The weather changed mid-week in time for the “free day” in Bergamo, with the excellent historic buildings and sights of the città alta – cathedral, baptistery, campanile, fountain, sundial/analemma. A range of food was on offer in the shop windows crammed with appetizing pizzas, or the more leisurely dining at the Al Donizetti, and restaurants around the piazza.
Back to the walking from Sale Marasino, where the brochure promised “elements of vertigo” on the Corna Trentapassi walk, but strangely not for the ascent of the Punta Almana, 1395m, which was billed as the (demanding) highlight of the week.
Climbing the Almana, we met a walker making the descent, shaking his head and making gestures indicating the steepness each side of the ridge walk.

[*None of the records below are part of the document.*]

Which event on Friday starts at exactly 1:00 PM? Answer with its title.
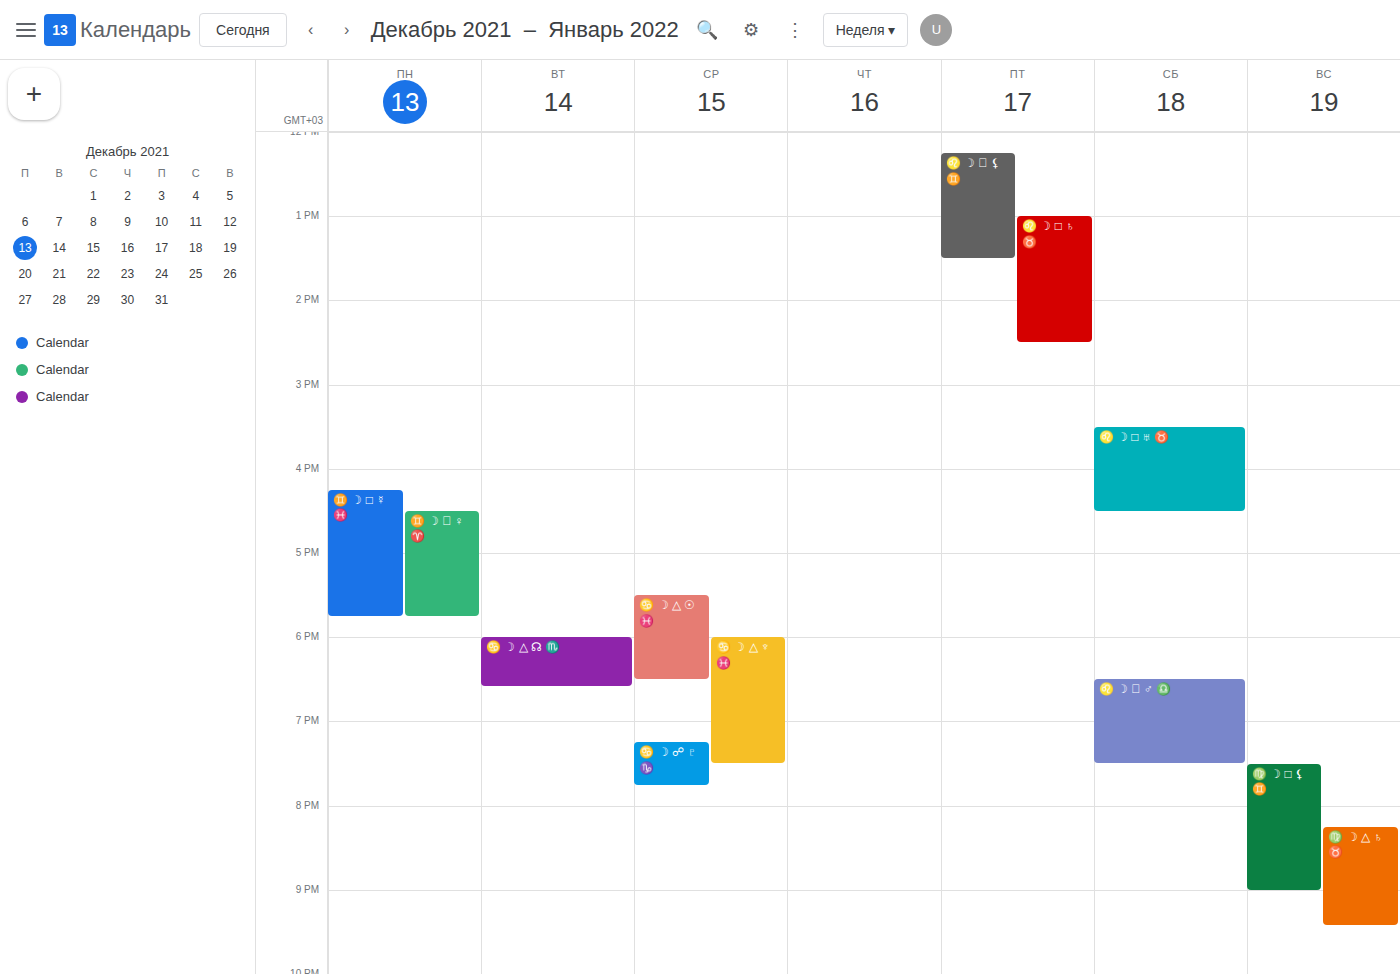
"♌️ ☽ □ ♄ ♉️"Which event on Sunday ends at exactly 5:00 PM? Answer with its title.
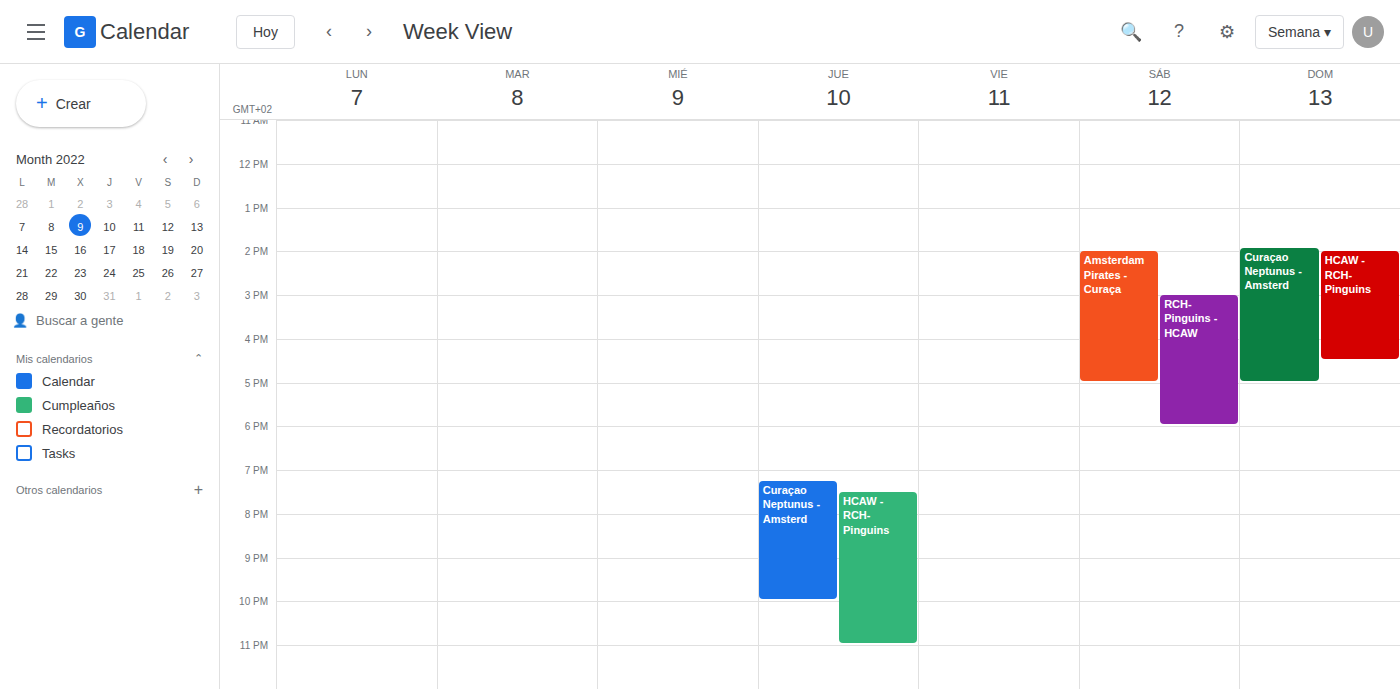
"Curaçao Neptunus - Amsterd"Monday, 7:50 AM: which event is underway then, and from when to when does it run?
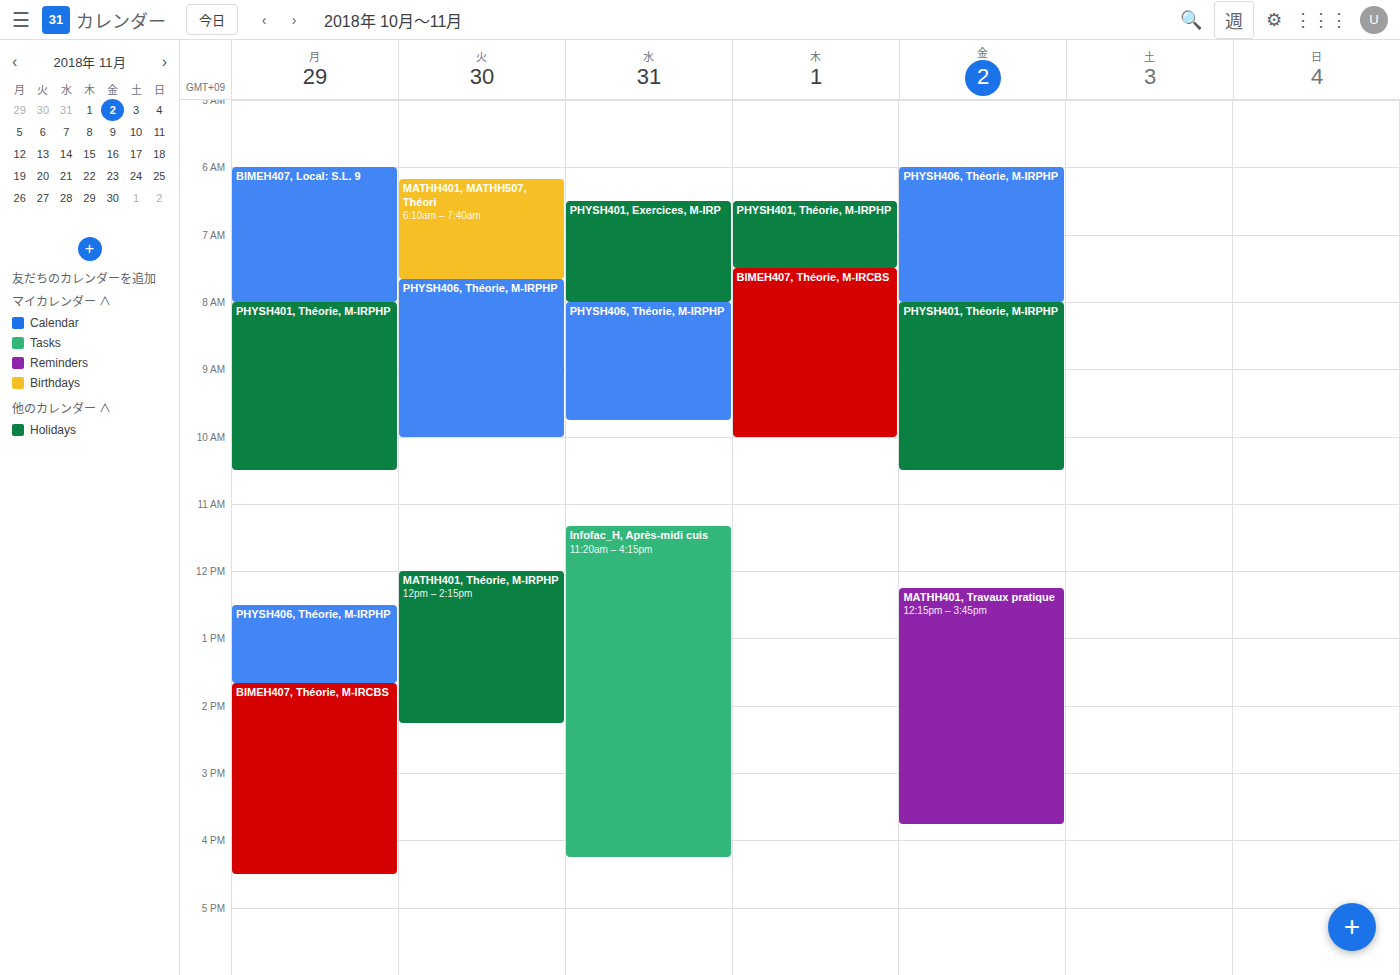
"BIMEH407, Local: S.L. 9", 6:00 AM to 8:00 AM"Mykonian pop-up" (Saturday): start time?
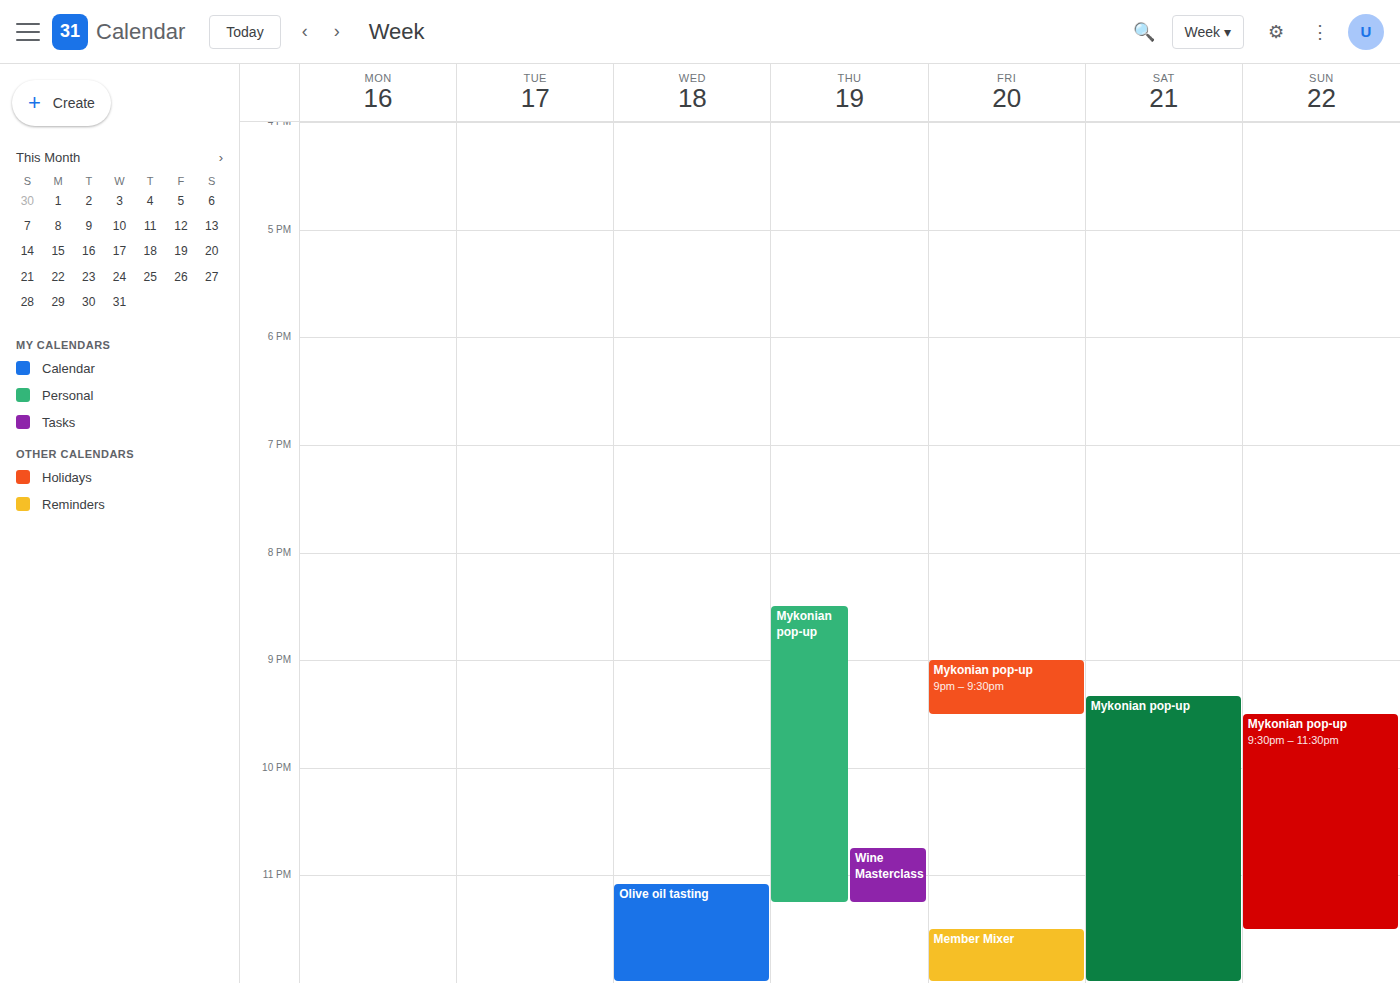
9:20 PM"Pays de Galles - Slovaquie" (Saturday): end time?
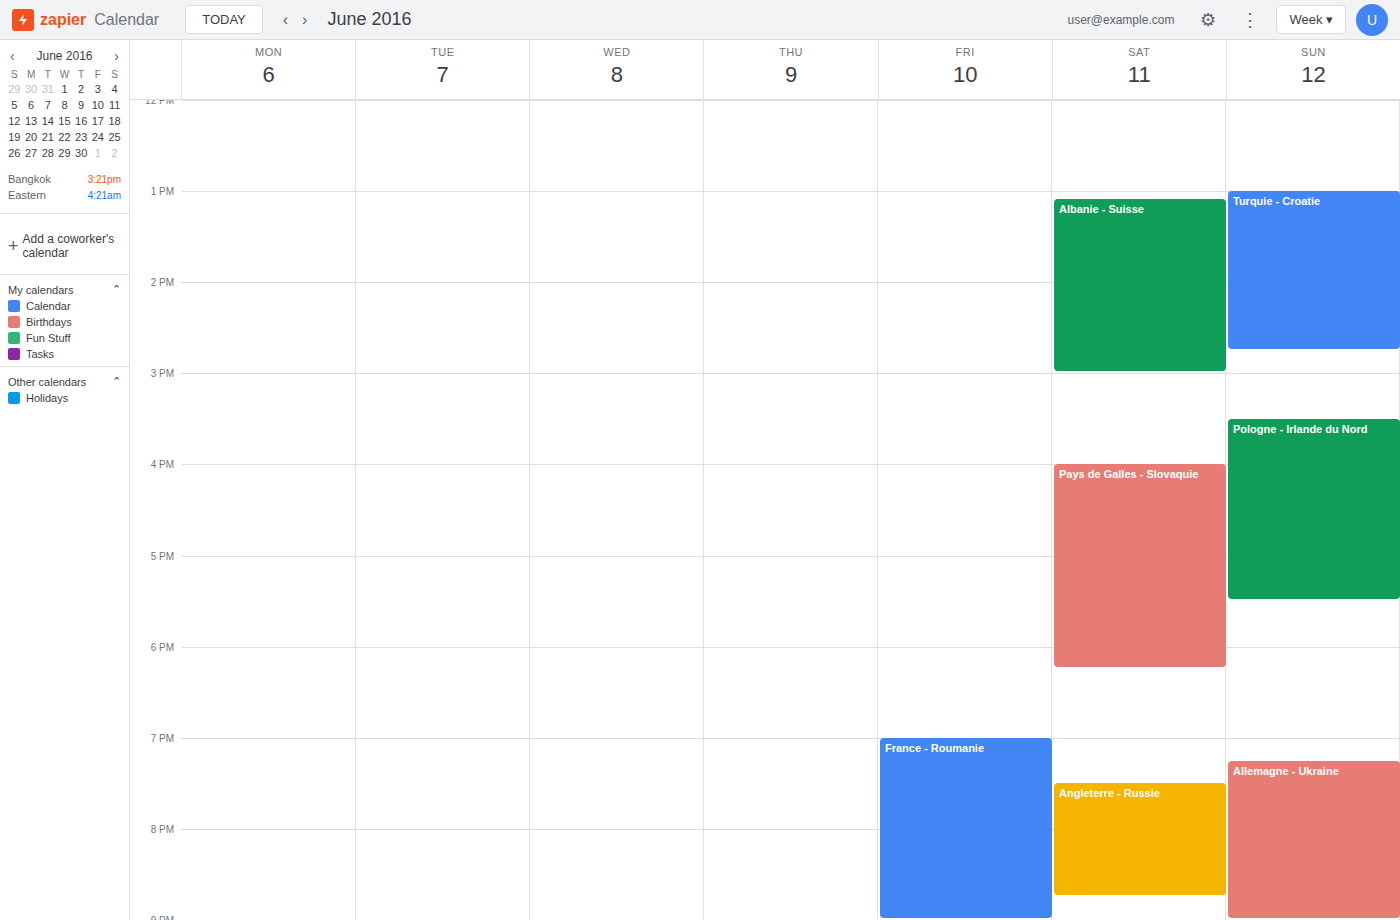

However, at the top was a family with very young children who seemed to have far fewer concerns.
Some of the group had chosen the alternative walk – an advantage of the 2 leaders/two grades arrangement – but those who decided to make the ascent, even opted for the additional 1½ hour walk back to the hotel from the café, rather than arranging a minibus.
Throughout the week, villages around Lake Iseo were preparing for their local festivals, the one at Sale Marasino featuring a pumpkin competition, previously won by one weighing 440kg. In addition, there was a variety of small pumpkins to buy, stalls selling local cured meats, liquorice, pasta, and cheeses, and restaurants & trattoria offering pumpkin-based dishes.
The late afternoon flight on the last day permitted a leisurely walk around Sale Marasino, which had been closed to traffic for the day, or to take the ferry to Carzano for lunch.